WORK ORDER
Search the records for lines with the word "left" and copy each match.
───── EXERCISE DATA
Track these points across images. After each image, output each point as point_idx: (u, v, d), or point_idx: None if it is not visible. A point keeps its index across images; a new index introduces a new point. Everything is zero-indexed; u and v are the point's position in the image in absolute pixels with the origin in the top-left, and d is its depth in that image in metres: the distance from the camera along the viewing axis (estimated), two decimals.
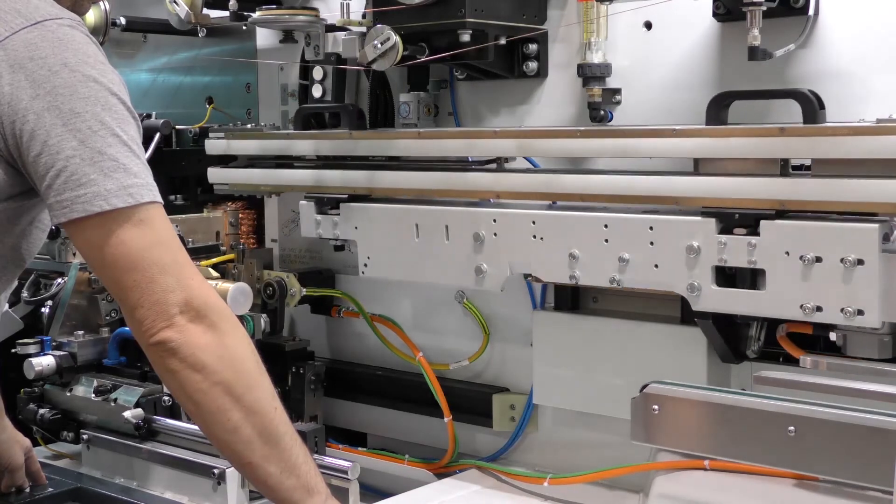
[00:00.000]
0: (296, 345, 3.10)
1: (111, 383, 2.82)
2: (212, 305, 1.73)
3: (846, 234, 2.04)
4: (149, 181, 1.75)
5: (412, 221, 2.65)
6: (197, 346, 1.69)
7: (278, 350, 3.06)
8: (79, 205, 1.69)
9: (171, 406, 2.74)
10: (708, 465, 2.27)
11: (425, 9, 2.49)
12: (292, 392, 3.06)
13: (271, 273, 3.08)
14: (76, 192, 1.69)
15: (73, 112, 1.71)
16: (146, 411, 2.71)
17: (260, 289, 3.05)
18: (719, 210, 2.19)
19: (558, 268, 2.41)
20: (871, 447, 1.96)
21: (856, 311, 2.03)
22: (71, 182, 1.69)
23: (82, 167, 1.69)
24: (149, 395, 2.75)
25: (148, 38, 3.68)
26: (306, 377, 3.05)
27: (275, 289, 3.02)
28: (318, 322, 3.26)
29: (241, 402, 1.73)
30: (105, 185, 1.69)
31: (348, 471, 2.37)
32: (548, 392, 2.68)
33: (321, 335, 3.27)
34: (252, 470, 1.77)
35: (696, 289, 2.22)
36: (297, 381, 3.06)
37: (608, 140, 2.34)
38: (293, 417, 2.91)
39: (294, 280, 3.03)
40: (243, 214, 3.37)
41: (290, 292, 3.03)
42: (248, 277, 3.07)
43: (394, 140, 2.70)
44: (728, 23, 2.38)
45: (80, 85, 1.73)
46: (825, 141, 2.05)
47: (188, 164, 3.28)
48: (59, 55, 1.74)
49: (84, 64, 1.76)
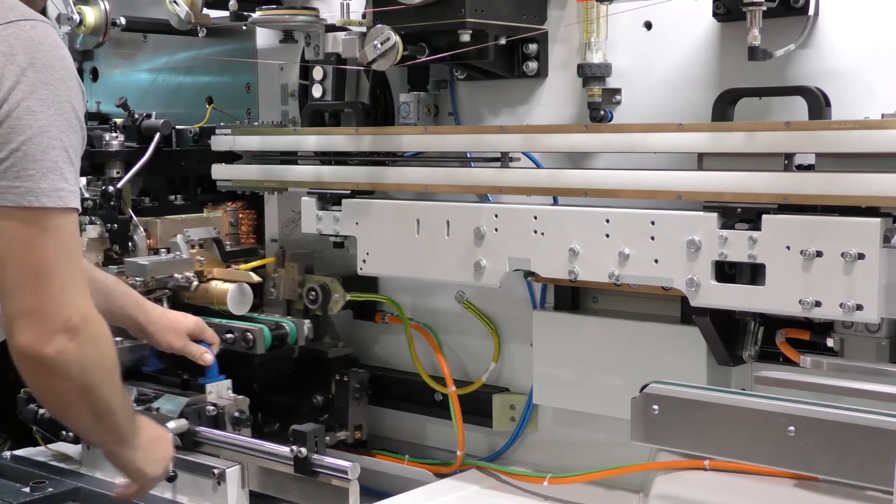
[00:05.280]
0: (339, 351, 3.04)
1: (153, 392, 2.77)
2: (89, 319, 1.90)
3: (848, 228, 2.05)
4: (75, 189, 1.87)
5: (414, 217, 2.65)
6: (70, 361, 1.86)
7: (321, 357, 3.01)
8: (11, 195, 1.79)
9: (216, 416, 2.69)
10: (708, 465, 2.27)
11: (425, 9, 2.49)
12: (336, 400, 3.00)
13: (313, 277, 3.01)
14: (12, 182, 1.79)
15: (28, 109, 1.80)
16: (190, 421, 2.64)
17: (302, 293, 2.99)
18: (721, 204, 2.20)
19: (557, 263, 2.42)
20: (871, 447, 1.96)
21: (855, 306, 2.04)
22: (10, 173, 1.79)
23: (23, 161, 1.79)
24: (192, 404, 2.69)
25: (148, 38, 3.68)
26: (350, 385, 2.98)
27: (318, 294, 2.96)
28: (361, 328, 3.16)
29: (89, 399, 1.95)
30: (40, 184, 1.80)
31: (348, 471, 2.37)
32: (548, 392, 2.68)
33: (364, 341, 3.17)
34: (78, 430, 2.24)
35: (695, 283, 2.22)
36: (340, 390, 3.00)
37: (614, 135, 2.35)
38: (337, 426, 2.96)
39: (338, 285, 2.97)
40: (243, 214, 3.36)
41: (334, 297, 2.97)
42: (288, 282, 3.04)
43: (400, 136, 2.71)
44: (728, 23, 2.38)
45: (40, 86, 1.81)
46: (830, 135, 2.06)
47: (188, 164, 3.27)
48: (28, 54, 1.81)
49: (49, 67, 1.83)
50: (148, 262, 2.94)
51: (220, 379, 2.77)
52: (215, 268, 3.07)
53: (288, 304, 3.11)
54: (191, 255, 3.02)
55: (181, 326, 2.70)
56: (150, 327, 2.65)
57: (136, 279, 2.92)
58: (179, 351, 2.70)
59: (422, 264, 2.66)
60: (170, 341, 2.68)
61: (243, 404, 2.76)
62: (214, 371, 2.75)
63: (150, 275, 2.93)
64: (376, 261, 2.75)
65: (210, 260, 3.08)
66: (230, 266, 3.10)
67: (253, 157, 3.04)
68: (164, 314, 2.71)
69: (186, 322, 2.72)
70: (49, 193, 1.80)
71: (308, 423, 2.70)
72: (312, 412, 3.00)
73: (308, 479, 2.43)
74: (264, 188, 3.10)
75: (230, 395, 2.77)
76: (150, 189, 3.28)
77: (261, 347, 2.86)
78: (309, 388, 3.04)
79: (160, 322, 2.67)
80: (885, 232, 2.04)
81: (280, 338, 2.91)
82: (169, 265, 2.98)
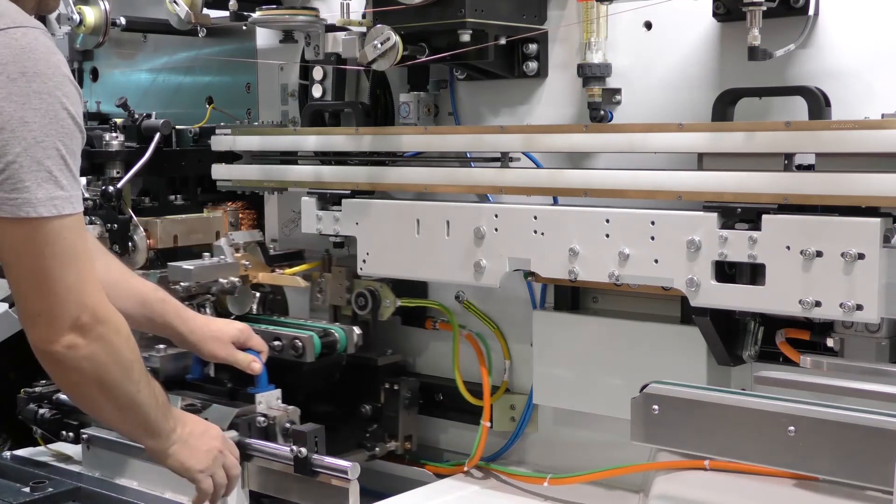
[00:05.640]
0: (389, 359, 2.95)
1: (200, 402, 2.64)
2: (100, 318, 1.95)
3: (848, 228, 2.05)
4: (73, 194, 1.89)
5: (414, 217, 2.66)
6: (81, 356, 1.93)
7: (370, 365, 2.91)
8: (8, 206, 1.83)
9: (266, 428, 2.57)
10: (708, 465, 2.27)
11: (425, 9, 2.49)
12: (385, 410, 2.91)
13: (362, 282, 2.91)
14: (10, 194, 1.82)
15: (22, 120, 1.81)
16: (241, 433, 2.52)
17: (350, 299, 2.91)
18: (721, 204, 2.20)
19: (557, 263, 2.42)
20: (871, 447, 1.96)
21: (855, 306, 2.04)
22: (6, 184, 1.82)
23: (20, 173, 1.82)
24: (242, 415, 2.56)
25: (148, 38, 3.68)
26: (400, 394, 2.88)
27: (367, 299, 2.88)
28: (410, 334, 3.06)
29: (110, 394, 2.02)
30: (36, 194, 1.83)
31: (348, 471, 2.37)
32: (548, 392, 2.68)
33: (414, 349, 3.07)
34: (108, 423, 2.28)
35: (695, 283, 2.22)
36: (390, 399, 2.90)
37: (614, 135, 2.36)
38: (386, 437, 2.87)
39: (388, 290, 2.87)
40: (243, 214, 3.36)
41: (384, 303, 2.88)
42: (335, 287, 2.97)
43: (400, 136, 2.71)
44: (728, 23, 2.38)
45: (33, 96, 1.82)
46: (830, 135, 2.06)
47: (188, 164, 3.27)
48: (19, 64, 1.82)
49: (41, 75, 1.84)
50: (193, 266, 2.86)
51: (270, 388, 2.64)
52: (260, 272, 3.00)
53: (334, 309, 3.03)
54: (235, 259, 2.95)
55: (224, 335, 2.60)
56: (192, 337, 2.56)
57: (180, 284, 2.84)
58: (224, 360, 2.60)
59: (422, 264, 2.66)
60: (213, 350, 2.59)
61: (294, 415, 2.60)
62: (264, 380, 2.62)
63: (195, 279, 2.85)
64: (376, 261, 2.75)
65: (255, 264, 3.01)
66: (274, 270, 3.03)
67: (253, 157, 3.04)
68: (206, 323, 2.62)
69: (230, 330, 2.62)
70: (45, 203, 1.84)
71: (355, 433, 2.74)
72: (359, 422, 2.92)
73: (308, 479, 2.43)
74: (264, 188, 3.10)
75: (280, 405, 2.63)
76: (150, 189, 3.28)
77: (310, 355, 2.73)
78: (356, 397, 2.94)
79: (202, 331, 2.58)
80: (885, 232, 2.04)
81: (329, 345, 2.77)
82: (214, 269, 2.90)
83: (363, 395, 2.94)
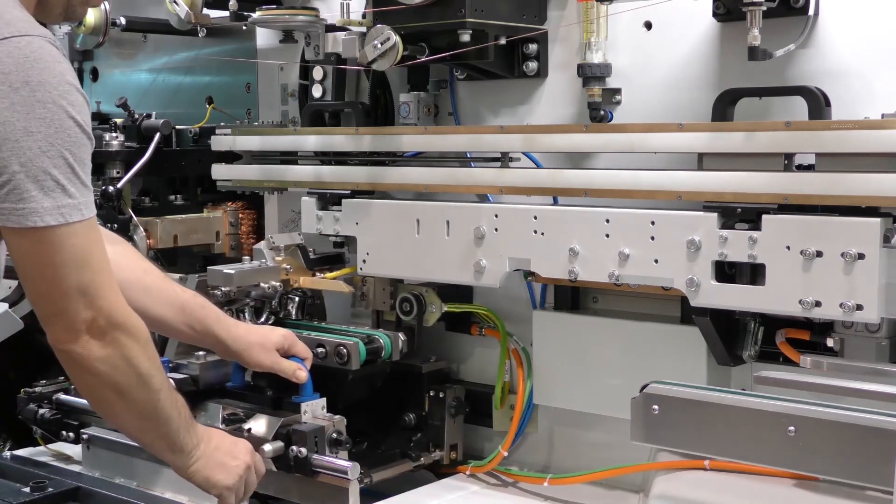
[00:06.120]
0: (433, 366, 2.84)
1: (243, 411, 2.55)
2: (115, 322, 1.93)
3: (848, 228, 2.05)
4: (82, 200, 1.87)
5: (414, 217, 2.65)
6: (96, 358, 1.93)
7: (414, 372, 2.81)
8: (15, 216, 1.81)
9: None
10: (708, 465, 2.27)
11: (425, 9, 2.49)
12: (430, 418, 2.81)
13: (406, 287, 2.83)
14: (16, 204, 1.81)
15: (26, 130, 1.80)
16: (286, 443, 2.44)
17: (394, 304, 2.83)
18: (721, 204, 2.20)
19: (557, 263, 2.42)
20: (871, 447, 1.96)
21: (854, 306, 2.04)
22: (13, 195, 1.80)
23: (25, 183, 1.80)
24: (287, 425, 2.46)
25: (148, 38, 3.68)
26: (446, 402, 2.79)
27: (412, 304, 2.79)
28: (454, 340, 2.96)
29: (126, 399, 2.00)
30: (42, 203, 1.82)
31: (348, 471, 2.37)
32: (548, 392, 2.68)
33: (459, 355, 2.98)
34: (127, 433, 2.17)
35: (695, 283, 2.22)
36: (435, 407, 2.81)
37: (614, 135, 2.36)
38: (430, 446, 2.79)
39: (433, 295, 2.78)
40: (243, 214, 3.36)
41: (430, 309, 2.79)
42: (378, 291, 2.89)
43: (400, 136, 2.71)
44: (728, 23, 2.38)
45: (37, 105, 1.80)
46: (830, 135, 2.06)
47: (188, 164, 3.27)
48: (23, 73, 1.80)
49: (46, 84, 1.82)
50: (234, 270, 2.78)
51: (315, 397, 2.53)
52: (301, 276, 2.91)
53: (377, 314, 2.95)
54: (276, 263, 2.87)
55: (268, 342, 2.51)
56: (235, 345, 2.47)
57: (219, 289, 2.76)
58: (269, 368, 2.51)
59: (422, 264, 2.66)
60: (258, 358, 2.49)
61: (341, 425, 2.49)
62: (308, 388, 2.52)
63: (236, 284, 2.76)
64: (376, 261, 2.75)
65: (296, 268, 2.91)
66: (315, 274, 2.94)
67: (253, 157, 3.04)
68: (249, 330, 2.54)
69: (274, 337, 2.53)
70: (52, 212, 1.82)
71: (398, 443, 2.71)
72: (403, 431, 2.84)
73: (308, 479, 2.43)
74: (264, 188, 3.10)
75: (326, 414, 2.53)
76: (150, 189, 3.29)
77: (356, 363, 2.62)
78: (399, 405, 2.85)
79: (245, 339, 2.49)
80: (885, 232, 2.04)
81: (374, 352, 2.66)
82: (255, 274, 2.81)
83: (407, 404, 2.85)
──────────
───── EXERCISE DATA
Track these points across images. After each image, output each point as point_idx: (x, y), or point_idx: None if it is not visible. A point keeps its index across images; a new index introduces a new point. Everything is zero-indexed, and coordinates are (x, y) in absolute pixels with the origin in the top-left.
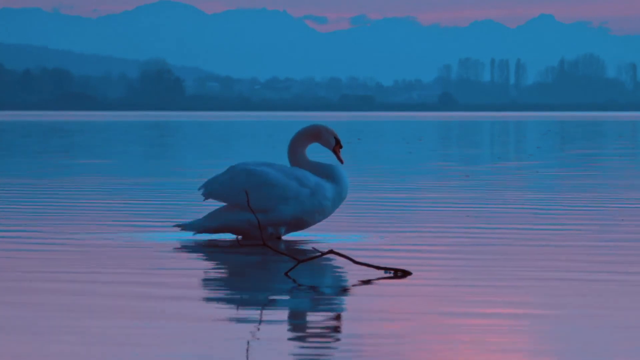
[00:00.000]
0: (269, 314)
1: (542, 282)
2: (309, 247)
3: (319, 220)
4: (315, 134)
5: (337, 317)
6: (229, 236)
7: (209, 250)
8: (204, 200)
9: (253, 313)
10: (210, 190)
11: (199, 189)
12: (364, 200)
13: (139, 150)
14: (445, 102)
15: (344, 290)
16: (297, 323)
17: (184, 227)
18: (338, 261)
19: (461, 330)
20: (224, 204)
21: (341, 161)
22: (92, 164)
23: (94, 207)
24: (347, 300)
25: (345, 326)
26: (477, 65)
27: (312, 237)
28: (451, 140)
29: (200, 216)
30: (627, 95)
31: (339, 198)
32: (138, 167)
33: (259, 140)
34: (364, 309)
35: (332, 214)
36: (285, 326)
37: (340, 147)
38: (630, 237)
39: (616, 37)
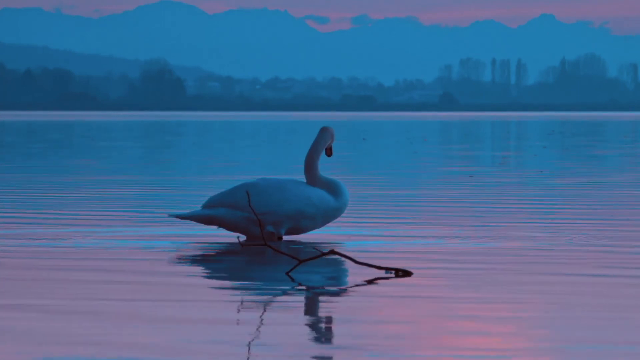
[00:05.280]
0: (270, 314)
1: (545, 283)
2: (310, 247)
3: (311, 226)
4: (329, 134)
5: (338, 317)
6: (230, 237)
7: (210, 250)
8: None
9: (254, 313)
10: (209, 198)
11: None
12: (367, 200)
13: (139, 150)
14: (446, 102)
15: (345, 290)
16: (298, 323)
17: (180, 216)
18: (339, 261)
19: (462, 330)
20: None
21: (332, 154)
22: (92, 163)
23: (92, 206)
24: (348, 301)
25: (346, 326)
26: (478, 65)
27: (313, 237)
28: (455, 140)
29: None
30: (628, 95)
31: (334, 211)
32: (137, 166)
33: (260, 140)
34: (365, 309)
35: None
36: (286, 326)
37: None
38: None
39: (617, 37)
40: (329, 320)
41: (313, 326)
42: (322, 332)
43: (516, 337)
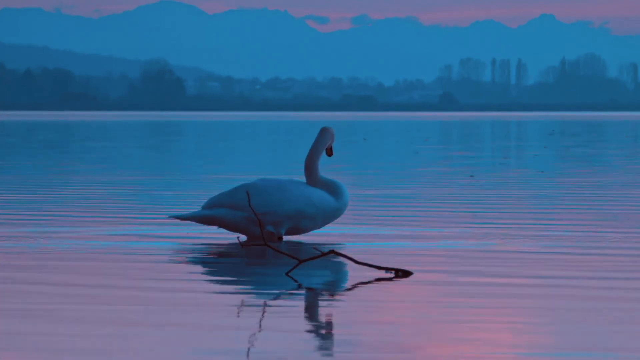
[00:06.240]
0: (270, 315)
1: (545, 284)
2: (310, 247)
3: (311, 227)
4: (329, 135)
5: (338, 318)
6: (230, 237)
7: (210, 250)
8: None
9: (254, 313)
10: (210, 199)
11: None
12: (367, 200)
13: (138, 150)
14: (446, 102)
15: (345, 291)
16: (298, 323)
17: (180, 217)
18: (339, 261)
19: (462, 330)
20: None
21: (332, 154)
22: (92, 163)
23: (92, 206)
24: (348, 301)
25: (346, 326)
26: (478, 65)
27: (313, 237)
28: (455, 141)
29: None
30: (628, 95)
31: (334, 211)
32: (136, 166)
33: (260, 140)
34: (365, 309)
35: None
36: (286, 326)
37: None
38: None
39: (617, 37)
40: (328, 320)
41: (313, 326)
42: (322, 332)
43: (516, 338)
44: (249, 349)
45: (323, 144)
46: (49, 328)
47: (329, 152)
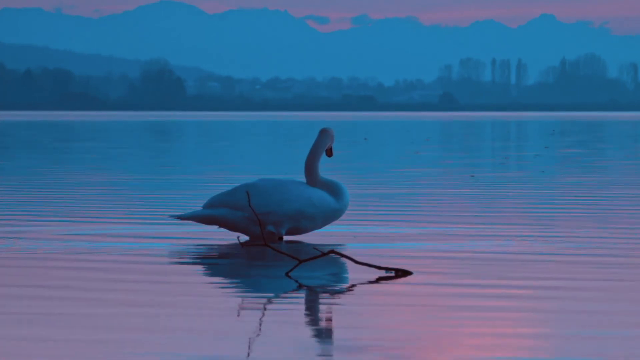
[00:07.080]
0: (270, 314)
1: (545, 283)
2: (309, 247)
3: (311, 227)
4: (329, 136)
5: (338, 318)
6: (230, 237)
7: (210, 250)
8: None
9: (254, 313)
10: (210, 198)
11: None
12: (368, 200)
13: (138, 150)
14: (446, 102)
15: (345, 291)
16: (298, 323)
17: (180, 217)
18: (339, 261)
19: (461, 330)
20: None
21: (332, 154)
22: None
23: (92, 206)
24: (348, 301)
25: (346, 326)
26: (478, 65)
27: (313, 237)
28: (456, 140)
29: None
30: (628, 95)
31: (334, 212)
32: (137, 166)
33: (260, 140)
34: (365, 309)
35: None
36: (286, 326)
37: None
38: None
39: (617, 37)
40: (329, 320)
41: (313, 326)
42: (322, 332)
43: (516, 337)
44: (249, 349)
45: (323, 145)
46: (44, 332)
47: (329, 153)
──────────
TASK RESPONSE
Track these points across images. After each image, output each point as point_idx: (u, v, d), or point_idx: None if it is not visible. A point keeps its index across images; a new index introduces a new point. Everything is zero-indexed; u and v are the point's position in the image in absolute pixels with the origin in the top-left, and d is its depth in that image in metres: the distance from the camera along the viewing axis (estimated), two decimals.
Track these points across images. After each image, output each point as point_idx: (x, y), or point_idx: None if it is not visible. A point keeps its index across images; a new index introduces a new point. Everything is zero-indexed, and coordinates are (x, y) in absolute pixels with the origin in the top-left.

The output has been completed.